*** Data section ***
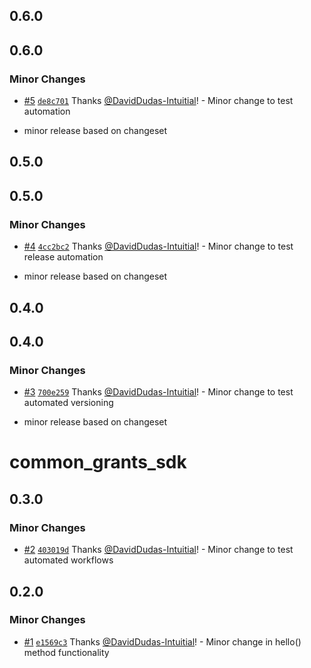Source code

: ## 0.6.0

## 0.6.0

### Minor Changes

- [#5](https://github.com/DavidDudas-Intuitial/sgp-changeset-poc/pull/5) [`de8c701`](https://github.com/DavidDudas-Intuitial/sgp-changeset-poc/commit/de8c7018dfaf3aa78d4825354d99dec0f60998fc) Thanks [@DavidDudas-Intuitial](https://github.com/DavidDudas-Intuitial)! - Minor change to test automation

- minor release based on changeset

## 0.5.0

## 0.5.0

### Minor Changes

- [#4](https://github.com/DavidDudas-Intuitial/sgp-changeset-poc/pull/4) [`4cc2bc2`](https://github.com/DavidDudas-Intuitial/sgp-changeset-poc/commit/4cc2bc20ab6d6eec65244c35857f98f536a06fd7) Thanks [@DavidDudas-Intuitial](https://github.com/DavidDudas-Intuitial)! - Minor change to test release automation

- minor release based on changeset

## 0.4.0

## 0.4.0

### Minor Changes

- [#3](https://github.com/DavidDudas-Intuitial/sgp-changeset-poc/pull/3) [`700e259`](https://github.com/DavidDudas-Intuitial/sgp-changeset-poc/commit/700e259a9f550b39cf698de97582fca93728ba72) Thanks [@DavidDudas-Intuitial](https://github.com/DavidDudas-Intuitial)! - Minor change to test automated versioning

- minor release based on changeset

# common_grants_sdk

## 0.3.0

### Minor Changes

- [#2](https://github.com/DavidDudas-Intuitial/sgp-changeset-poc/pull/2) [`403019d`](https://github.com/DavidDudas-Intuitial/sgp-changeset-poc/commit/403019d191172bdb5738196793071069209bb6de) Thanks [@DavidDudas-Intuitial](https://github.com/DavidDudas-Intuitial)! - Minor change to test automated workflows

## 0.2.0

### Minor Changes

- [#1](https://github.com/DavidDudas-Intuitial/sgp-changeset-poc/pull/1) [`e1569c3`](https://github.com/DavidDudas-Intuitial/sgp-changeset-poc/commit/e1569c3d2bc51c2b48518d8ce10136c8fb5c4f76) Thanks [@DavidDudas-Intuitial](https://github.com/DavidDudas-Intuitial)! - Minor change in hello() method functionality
***
*** Data section ***
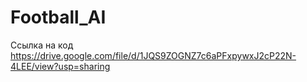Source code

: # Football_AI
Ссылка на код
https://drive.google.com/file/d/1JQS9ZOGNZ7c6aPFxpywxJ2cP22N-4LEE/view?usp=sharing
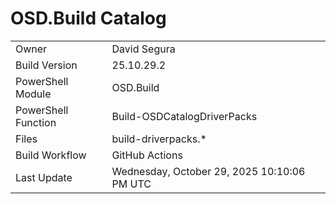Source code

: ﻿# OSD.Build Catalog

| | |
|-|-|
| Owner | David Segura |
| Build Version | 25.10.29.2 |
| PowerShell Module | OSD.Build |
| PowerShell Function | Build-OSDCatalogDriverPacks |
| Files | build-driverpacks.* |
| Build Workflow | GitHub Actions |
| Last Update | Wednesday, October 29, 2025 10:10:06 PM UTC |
***
*** Data section ***
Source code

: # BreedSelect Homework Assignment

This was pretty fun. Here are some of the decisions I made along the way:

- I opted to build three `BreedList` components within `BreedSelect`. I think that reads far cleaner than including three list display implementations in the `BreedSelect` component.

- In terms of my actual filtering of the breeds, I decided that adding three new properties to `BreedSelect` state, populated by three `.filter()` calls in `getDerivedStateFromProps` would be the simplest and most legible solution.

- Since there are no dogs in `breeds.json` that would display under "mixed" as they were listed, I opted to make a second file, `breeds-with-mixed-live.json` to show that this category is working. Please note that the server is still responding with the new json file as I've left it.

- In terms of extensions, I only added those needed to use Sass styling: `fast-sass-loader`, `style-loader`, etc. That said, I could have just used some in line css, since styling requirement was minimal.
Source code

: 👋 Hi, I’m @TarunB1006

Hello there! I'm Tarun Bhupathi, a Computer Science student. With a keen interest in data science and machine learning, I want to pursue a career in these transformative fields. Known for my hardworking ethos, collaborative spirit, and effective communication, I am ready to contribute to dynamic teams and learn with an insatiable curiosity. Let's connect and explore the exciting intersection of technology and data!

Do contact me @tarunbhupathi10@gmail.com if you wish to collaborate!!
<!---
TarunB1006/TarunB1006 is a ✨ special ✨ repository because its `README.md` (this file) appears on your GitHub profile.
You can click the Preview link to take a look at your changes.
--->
***
**Work instruction:**
What lines in the entries above include the string "opted"? Return each one.

**Output for this task:**
- I opted to build three `BreedList` components within `BreedSelect`. I think that reads far cleaner than including three list display implementations in the `BreedSelect` component.
- Since there are no dogs in `breeds.json` that would display under "mixed" as they were listed, I opted to make a second file, `breeds-with-mixed-live.json` to show that this category is working. Please note that the server is still responding with the new json file as I've left it.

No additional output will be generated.